While TikTok is currently still available to the general public, there are already limits on its use. All federal employees can no longer have the app on any of their devices, 32 states have banned the app on government devices, and several universities have made it unavailable on their networks. Most recently, Montana became the first state to institute a total ban, passing a bill that prohibits individuals from downloading TikTok and fines any app store that still has it available as of January 2024. Montana’s governor has yet to comment on whether he will sign the bill into law.
Although the RESTRICT Act has received bipartisan support, a progressive caucus has begun to push back on the policy. They agree that there are valid concerns and inherent dangers with TikTok’s current structure; however, their main focus is that banning TikTok fails to resolve the underlying data privacy concerns with social media apps in general. The RESTRICT Act only targets apps and technologies produced by foreign adversaries. What is really needed is a more comprehensive reform that limits the amount of data all social media companies, both foreign and domestic, can collect and prohibits them from selling information to third parties.

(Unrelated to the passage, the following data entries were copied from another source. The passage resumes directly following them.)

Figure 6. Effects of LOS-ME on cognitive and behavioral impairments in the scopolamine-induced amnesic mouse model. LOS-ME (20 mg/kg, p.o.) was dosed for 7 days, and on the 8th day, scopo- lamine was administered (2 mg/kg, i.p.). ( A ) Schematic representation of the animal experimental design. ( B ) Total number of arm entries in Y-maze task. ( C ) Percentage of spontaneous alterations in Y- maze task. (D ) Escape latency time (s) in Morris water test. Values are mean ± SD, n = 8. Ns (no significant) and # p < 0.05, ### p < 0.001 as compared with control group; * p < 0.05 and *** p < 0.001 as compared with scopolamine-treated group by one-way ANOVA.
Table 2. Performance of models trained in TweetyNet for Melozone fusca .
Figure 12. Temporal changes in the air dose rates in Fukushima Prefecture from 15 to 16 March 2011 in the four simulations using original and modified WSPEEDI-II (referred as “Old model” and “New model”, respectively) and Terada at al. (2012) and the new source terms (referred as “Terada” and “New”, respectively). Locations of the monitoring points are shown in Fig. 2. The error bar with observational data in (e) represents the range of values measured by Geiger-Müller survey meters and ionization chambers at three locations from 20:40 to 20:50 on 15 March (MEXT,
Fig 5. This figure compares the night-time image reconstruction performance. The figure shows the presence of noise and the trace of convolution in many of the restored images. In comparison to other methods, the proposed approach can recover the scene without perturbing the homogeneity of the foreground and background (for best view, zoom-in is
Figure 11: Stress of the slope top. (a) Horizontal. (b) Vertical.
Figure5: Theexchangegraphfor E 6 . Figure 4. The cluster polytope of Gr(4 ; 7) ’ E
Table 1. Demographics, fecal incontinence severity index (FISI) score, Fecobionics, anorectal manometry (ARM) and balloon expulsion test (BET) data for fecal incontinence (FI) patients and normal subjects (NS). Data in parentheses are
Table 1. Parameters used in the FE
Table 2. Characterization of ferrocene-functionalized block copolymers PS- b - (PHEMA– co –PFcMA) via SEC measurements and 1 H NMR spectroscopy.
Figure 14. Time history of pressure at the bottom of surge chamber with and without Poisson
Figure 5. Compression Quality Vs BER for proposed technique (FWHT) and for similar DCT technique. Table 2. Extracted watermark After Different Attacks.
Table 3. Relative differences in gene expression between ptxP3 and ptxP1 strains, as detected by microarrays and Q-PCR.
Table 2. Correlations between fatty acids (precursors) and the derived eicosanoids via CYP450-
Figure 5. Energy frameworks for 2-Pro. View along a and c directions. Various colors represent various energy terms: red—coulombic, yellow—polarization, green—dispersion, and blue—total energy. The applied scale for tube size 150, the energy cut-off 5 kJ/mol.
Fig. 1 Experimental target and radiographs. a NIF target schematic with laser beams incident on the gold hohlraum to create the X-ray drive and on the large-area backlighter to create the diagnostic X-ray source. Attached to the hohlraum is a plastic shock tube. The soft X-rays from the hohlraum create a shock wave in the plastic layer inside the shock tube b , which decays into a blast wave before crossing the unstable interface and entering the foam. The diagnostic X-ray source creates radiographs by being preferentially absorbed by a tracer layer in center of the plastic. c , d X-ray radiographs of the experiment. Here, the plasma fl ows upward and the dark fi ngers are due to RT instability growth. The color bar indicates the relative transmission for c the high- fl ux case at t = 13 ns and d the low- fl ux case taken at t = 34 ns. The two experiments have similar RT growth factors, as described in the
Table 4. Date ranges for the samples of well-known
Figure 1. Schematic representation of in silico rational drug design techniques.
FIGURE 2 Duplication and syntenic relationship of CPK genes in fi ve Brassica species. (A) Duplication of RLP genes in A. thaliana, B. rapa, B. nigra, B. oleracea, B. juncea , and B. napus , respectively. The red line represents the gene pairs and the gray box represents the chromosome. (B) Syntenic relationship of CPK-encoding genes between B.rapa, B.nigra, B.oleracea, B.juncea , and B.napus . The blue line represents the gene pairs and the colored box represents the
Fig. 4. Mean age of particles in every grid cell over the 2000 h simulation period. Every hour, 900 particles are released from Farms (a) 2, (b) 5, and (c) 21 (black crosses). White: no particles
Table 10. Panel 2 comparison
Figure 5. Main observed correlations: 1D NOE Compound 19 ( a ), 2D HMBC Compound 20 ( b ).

In order to strengthen their arguments, the progressive caucus opposing the bill must also emphasize the disastrous political consequences that come with establishing a ban. Removing the app would devastate small business owners, content creators, and most importantly, young people.
TikTok is currently the most downloaded app for members of Gen Z ages 18–24, a group that played a decisive role in shaping the outcome of the 2022 election. If politicians end up banning the app, it will signal to these civically engaged young people that the government doesn’t care about their preferences, causing them to become disillusioned. When citizens lose trust in the government and believe politicians ignore their constituents, engagement with the political process drops, undermining a democracy’s stability and productivity. Since young citizens’ participation has drastically risen in the past decade, politicians must be cautious of taking any decisions that would reverse this trend.
Thus, while some legislators argue TikTok poses an existential threat to America’s democracy, it is crucial to recognize that banning it would alienate young voters, creating an equally dangerous threat. Rather than banning the app, politicians should pursue solutions which mitigate harms while keeping it available to the mass public. One realistic option is helping TikTok implement “Big Texas,” a plan to store all U.S. data on a cloud managed by Oracle and keep data out of reach from the Chinese government. Another possibility is mobilizing support behind the American Data Privacy and Protection Act, which is a data privacy bill giving consumers more control and transparency over the data companies can collect from them. Regardless of how the government proceeds, they must prioritize preventing TikTok’s disappearance and avoiding the subsequent harmful political alienation that would occur.
Miles Cooperman (PPS ‘25) is from Thousand Oaks, CA and an Undergraduate at Duke University’s Sanford School of Public Policy. This piece was submitted as an op-ed in the Spring ‘23 PUBPOL 301 course. This content does not represent the official or unofficial views of the Sanford School, Polis, Duke University, or any entity or individual other than the author.